There are three bones involved in making up the elbow joint: the ulna, radius and humerus. Fracture of any one of these bones near or within the elbow joint causes problems in how the elbow joint functions.
Your orthopaedic surgeon will tell you when you need to commence physiotherapy, after your fracture has united.
This varies greatly depending on the location, type and management (surgery versus conservative) of the fracture at your elbow. Often people think of the elbow just in terms of bending (flexion) and straightening (extension), but in fact the elbow joint is also involved in allowing you to turn your forearm/ hand over and back.
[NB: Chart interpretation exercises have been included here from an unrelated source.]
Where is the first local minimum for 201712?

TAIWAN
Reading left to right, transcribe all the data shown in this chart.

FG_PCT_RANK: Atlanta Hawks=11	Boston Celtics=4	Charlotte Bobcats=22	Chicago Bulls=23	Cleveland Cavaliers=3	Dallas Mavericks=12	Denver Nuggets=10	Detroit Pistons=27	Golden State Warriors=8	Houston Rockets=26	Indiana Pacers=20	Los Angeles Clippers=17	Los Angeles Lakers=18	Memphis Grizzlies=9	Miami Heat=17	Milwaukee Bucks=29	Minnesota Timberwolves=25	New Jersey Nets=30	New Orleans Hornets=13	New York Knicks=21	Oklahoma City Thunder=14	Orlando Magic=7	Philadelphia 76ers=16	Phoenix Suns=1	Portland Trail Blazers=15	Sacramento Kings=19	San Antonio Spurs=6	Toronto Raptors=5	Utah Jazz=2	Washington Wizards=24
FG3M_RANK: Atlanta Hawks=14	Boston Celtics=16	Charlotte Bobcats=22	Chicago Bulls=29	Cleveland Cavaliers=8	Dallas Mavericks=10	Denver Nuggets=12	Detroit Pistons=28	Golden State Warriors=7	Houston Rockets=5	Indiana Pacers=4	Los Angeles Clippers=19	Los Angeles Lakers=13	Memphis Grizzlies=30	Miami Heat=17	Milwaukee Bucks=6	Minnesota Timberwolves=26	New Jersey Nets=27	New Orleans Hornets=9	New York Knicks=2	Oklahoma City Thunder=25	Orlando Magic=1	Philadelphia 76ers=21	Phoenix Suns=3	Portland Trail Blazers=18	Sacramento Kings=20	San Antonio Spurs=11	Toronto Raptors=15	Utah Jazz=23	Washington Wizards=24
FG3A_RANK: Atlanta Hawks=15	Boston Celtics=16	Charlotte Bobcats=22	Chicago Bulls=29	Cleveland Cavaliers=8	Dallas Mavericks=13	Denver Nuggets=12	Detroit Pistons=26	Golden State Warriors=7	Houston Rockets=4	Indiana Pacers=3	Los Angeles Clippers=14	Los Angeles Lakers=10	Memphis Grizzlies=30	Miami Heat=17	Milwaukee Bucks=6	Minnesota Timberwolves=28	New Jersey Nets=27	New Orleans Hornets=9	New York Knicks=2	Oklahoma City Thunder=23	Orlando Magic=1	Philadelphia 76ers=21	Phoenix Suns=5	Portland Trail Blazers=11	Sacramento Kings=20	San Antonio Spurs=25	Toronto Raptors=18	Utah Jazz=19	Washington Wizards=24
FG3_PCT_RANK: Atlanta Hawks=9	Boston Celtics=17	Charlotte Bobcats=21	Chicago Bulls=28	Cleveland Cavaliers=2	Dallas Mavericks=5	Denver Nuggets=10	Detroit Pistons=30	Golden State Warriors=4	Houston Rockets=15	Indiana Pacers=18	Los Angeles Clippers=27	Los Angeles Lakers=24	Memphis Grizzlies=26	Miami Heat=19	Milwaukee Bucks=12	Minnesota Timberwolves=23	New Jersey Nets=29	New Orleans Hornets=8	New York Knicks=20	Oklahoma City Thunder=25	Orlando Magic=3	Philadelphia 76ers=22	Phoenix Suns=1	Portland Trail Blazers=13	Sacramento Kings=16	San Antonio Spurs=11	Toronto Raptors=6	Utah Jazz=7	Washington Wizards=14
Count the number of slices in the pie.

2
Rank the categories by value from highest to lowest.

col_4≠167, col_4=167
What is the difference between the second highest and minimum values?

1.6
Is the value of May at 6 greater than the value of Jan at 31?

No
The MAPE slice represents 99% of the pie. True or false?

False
Physiotherapy is crucial to restoring this normal movement and function of the elbow joint.
At Iona Physiotherapy, you can expect a thorough assessment of not just your elbow, but the whole upper limb, including your shoulder and wrist/hand as these can sometimes be injured in the trauma or become stiff if you have been wearing a sling. Treatment may include massage, manual therapy and exercise to restore normal movement and function.
Top Tips for Fracture at the Elbow:
- While you are waiting to start physiotherapy for your elbow, it is very important that you move your hand/ fingers by making a full fist and then stretching your fingers out several times a day. It is not enough to just wiggle your fingers!
- The same applies to your shoulder; you need to move your shoulder through its full overhead range of motion every day.
- The above will really save you a lot of problems and reduce the amount of physiotherapy needed at a later stage. At Iona Physiotherapy we can give you the appropriate exercise programme, in the very first few days after your fracture in order to prevent such complications and allow your subsequent rehabilitation to be as straightforward as possible.